▸ **ASSIGNMENT**: Find the line below with "pinky tip: (146, 52)" and the line with "middle pip: (129, 91)". Output them and the lines between, exactly, but not the pictures.

-=-=-=-=-

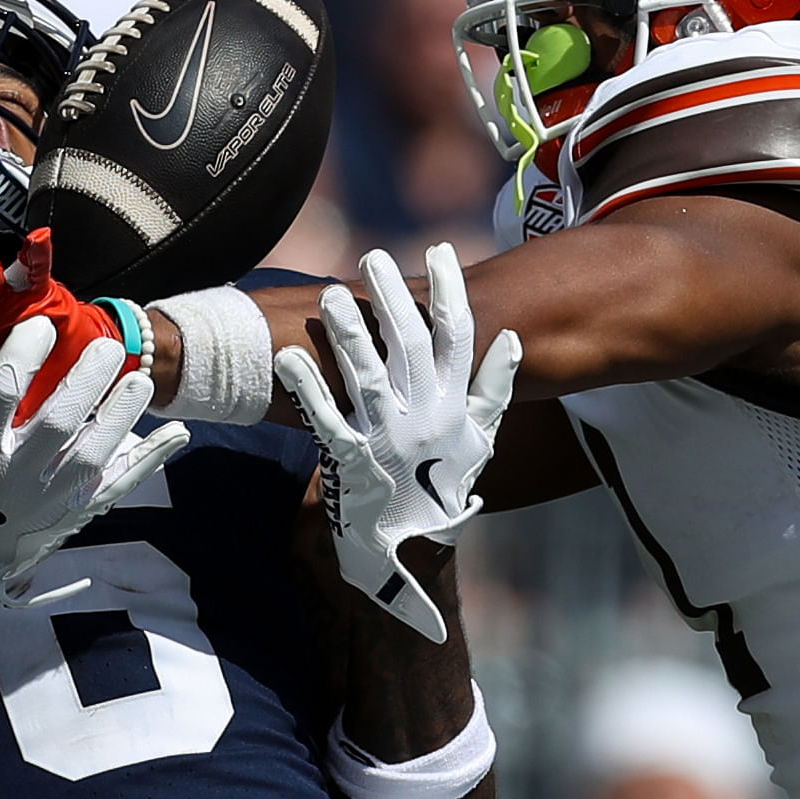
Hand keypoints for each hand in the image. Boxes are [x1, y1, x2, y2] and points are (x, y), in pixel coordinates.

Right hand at [0, 317, 188, 601]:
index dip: (23, 355)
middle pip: (58, 424)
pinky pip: (119, 483)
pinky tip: (178, 432)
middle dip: (86, 383)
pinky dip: (152, 458)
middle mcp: (16, 476)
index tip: (43, 324)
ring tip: (142, 379)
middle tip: (109, 346)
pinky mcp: (77, 510)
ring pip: (94, 455)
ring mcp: (51, 497)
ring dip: (123, 416)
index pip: (0, 394)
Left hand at [275, 244, 519, 642]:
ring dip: (349, 334)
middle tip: (373, 258)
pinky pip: (325, 418)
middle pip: (410, 347)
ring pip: (368, 376)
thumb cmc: (445, 486)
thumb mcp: (480, 439)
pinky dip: (306, 387)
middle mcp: (425, 418)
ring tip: (332, 295)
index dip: (449, 292)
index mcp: (455, 406)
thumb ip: (495, 388)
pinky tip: (288, 357)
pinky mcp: (351, 460)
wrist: (413, 548)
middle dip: (392, 300)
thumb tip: (511, 339)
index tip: (440, 251)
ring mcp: (387, 439)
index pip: (458, 339)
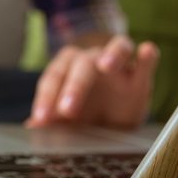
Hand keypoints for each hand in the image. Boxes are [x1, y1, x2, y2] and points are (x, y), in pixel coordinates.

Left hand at [26, 35, 157, 128]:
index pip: (53, 78)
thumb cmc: (84, 112)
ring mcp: (119, 62)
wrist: (114, 117)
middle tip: (67, 111)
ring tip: (107, 66)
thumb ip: (52, 121)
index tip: (41, 120)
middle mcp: (91, 59)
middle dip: (74, 87)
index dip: (45, 98)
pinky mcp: (141, 73)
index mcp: (66, 67)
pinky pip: (146, 58)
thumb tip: (30, 129)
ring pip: (116, 48)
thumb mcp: (68, 120)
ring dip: (112, 55)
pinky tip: (146, 52)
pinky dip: (147, 55)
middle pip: (82, 65)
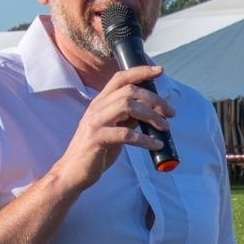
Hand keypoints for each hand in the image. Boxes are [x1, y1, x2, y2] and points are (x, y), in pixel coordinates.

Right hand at [55, 65, 175, 190]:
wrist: (72, 173)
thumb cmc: (95, 151)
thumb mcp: (114, 129)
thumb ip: (128, 118)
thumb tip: (150, 111)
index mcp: (101, 102)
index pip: (120, 78)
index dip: (140, 71)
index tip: (159, 71)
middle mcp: (96, 108)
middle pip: (129, 91)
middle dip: (154, 99)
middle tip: (170, 113)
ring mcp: (95, 122)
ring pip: (128, 106)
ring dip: (151, 116)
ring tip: (165, 127)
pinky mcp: (96, 139)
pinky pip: (125, 135)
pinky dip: (144, 139)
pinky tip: (156, 144)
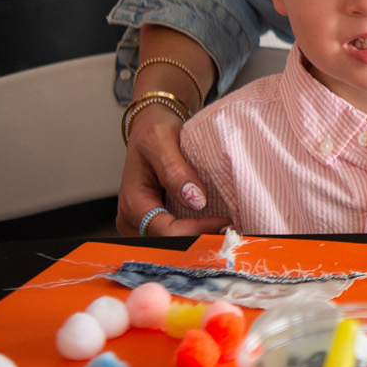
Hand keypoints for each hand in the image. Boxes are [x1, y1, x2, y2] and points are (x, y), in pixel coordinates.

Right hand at [117, 107, 228, 236]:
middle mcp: (133, 219)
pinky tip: (217, 223)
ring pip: (173, 241)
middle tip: (233, 228)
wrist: (151, 125)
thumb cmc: (153, 129)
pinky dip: (197, 230)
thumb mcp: (161, 140)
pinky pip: (176, 233)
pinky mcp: (156, 220)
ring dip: (201, 235)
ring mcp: (143, 223)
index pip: (166, 230)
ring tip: (228, 226)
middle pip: (169, 241)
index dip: (196, 231)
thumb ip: (175, 170)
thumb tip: (196, 200)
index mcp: (132, 202)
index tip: (225, 222)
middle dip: (201, 236)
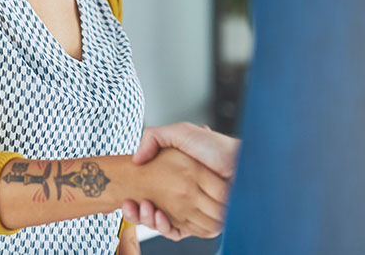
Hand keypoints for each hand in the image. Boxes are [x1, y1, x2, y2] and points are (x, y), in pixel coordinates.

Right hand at [123, 123, 240, 239]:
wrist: (241, 165)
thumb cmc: (217, 147)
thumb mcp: (181, 133)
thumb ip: (154, 137)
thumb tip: (136, 159)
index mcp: (175, 177)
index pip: (147, 192)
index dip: (132, 198)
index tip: (123, 198)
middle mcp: (181, 195)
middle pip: (150, 210)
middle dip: (135, 211)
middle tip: (127, 205)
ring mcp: (190, 210)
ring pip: (161, 223)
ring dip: (147, 219)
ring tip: (143, 208)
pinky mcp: (201, 223)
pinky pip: (178, 232)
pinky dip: (165, 227)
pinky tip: (158, 216)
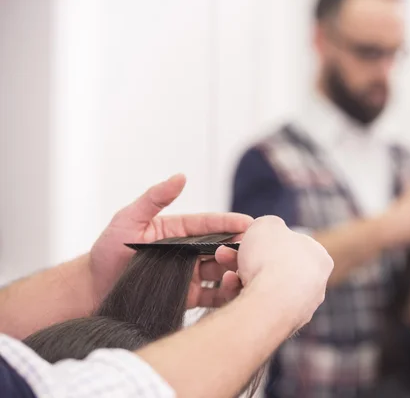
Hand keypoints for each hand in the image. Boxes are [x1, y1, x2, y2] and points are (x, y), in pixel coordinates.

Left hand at [89, 174, 252, 306]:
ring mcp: (189, 274)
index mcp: (177, 231)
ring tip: (243, 271)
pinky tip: (235, 291)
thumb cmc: (107, 252)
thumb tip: (181, 176)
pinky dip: (226, 293)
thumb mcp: (129, 218)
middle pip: (220, 246)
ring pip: (220, 269)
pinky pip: (213, 294)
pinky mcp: (188, 296)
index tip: (249, 223)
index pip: (209, 224)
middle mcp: (187, 251)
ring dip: (234, 269)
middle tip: (254, 249)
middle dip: (239, 247)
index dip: (229, 223)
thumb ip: (155, 198)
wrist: (93, 291)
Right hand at [216, 216, 333, 329]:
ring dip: (241, 278)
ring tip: (227, 274)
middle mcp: (314, 286)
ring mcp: (299, 309)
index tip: (247, 241)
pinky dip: (242, 297)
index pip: (291, 246)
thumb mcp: (267, 225)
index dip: (266, 241)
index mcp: (319, 259)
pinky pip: (256, 307)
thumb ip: (268, 225)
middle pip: (273, 268)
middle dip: (247, 260)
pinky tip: (231, 289)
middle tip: (226, 255)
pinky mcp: (281, 326)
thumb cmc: (272, 260)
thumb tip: (266, 231)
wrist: (270, 302)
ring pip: (262, 288)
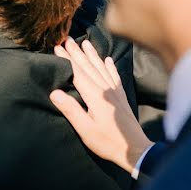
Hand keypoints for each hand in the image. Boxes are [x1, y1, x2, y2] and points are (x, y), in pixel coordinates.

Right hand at [49, 38, 152, 174]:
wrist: (135, 150)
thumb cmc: (108, 142)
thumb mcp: (85, 130)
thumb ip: (71, 110)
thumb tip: (54, 92)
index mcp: (95, 96)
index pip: (77, 73)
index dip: (66, 60)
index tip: (57, 47)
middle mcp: (105, 89)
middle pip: (89, 67)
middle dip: (77, 53)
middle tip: (67, 39)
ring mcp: (115, 92)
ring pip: (101, 68)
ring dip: (92, 55)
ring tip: (85, 43)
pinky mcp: (122, 97)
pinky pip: (115, 77)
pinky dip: (110, 67)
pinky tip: (108, 60)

-=-=-=-=-

▸ **ANSWER TO THE EXERCISE**:
pinky tip: (146, 52)
pinky dip: (147, 55)
middle pip: (82, 65)
Hand keypoints for each hand in the image. Boxes are [x1, y1, x2, y2] and points are (x, y), in pixel coordinates.

Right hand at [55, 65, 175, 190]:
wrist: (72, 173)
thumb cmc: (95, 151)
thumb mcp: (114, 129)
thumb ip: (128, 118)
thumb tip: (150, 111)
index mcp: (101, 102)
index pip: (120, 78)
index dip: (140, 71)
index tip: (159, 71)
middle mcp: (96, 108)
middle pip: (129, 91)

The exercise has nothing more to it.